Het rapport beveelt aan om het bewaren en delen van gegevens te beperken, gerichte reclame aan banden te leggen en de bescherming van tieners te versterken.

De Chinese overheid publiceerde op 30 september de "Regels inzake netwerkbeveiligingsbeheer", die op 1 januari 2025 in werking treden. 

De tekst heeft tot doel de verwerking van netwerkgegevens te reguleren, de rechten en legitieme belangen van individuen en organisaties te beschermen en de nationale veiligheid en het algemeen belang te waarborgen.

Ook in China heeft het Nationale Technische Comité voor de Standaardisatie van Informatiebeveiliging (TC260) een raamwerk voor informatiebeveiligingsbeheer met betrekking tot AI gepubliceerd.

Het document bevat een reeks principes en biedt een nuttige classificatie van AI-gerelateerde risico's en technologische maatregelen om deze aan te pakken.

IBM heeft een rapport gepubliceerd over de kosten van datalekken voor 2024.

Tot de conclusies van het rapport behoren onder meer de volgende:

• De gemiddelde totale kosten van een datalek bedragen 4,88 miljoen dollar, en datalekken zijn het duurst in de Verenigde Staten.
• Het tekort aan cybersecurity-experts is verergerd.
• Bijna de helft van de datalekken betreft persoonsgegevens (46 %) of intellectueel eigendom (43 %).
• Ingrijpen door de politie verlaagt de kosten van ransomware met gemiddeld 1 miljoen dollar.
• Het duurt 292 dagen om datalekken waarbij inloggegevens zijn gestolen te identificeren en in te dammen.

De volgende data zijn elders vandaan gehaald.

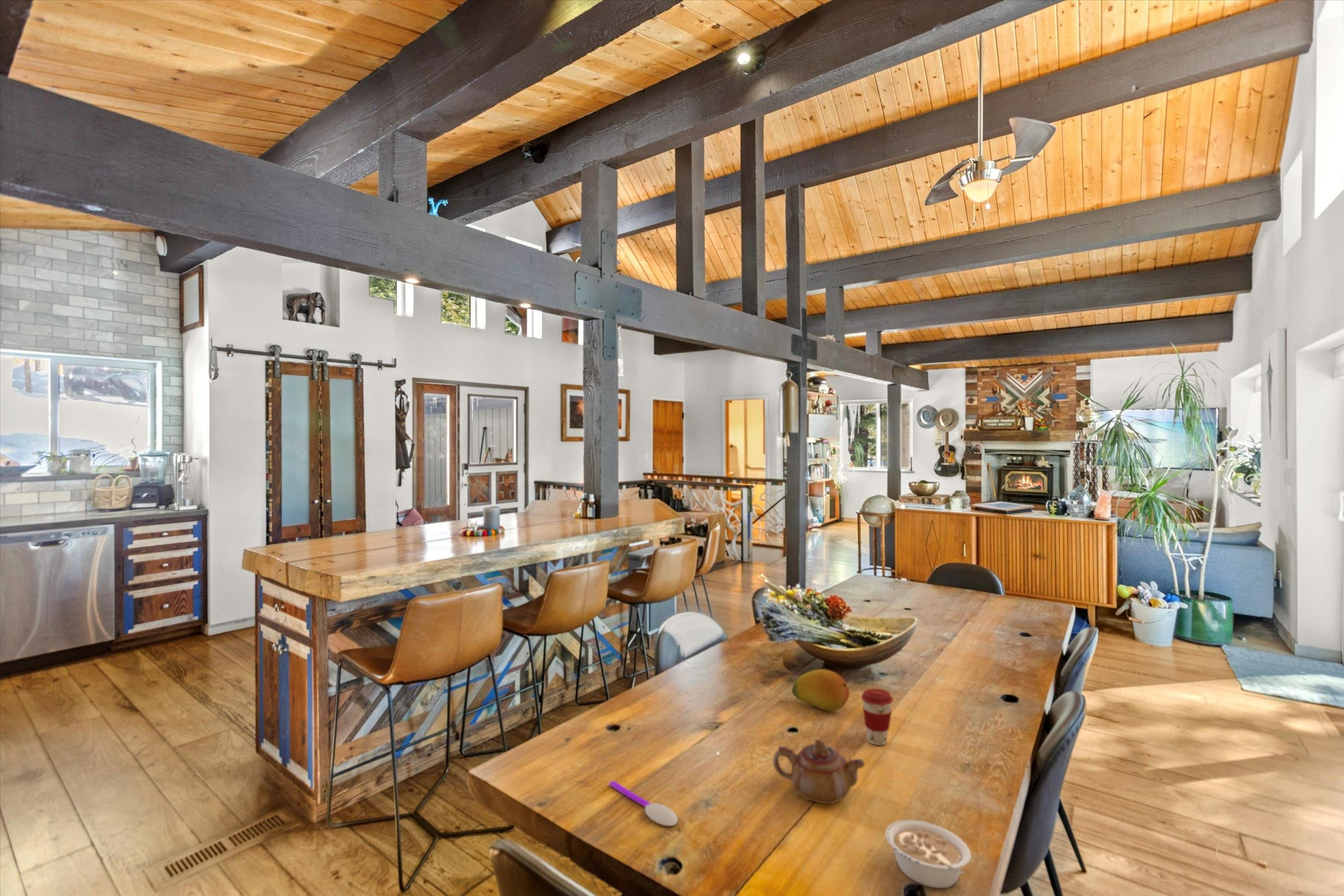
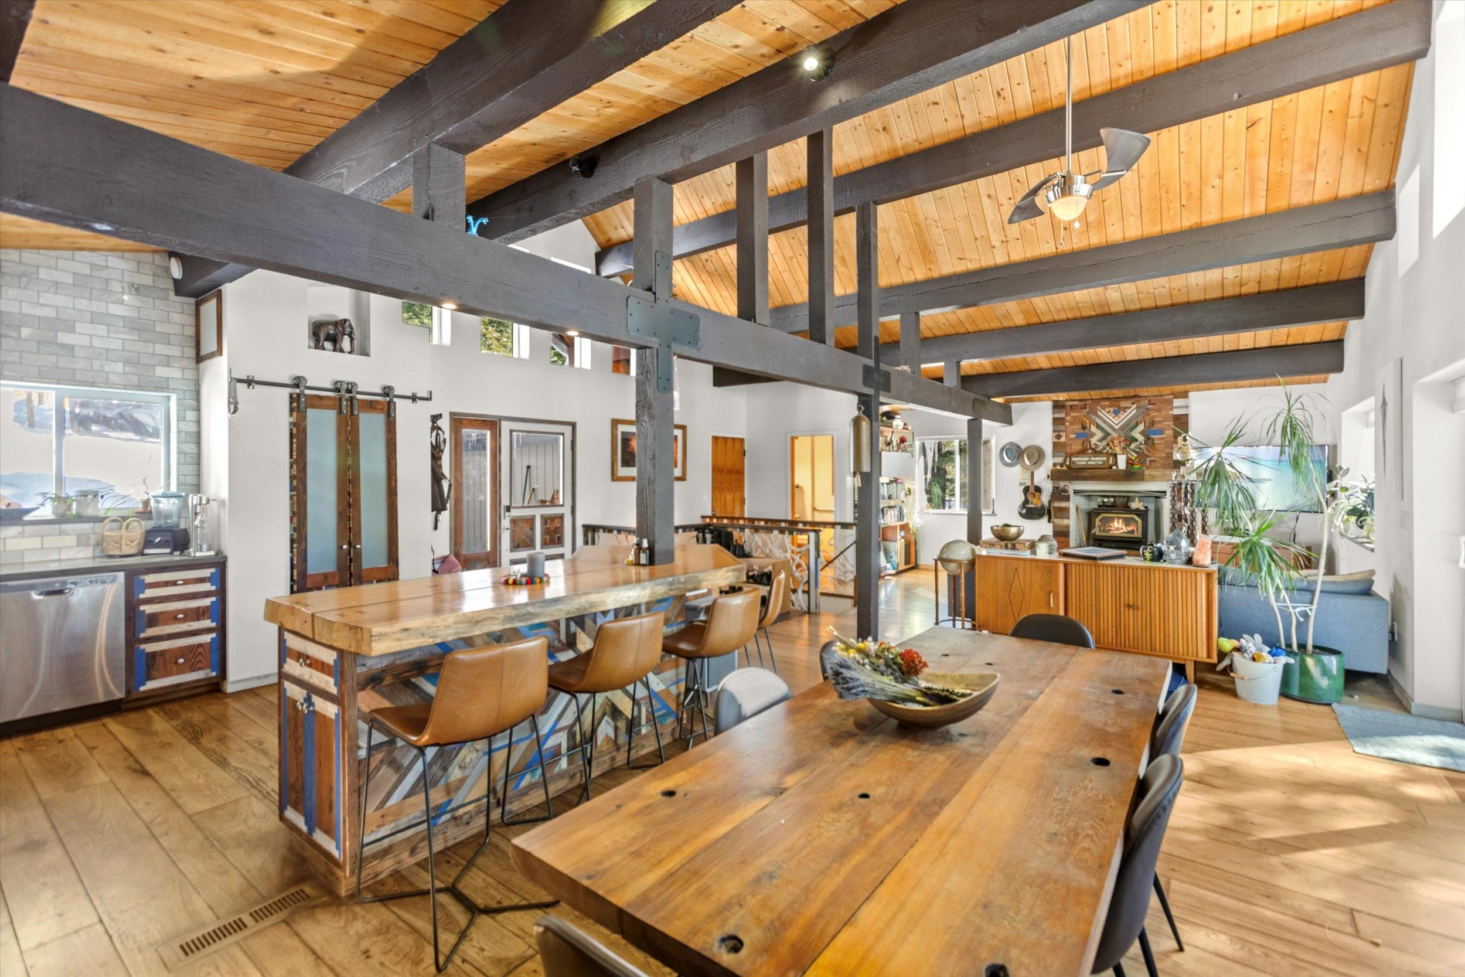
- legume [885,820,972,888]
- spoon [609,780,678,827]
- teapot [773,739,865,804]
- fruit [791,669,850,712]
- coffee cup [861,688,893,746]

Instagram biedt nu accounts voor tieners met strengere beveiligingsinstellingen, waardoor ouders het gebruik van de app kunnen beperken.

Accounts voor tieners zijn speciaal ontworpen om minderjarigen te beschermen tegen schadelijke inhoud en ongewenste contacten, en tegelijkertijd de tijd die ze op de app doorbrengen te beperken.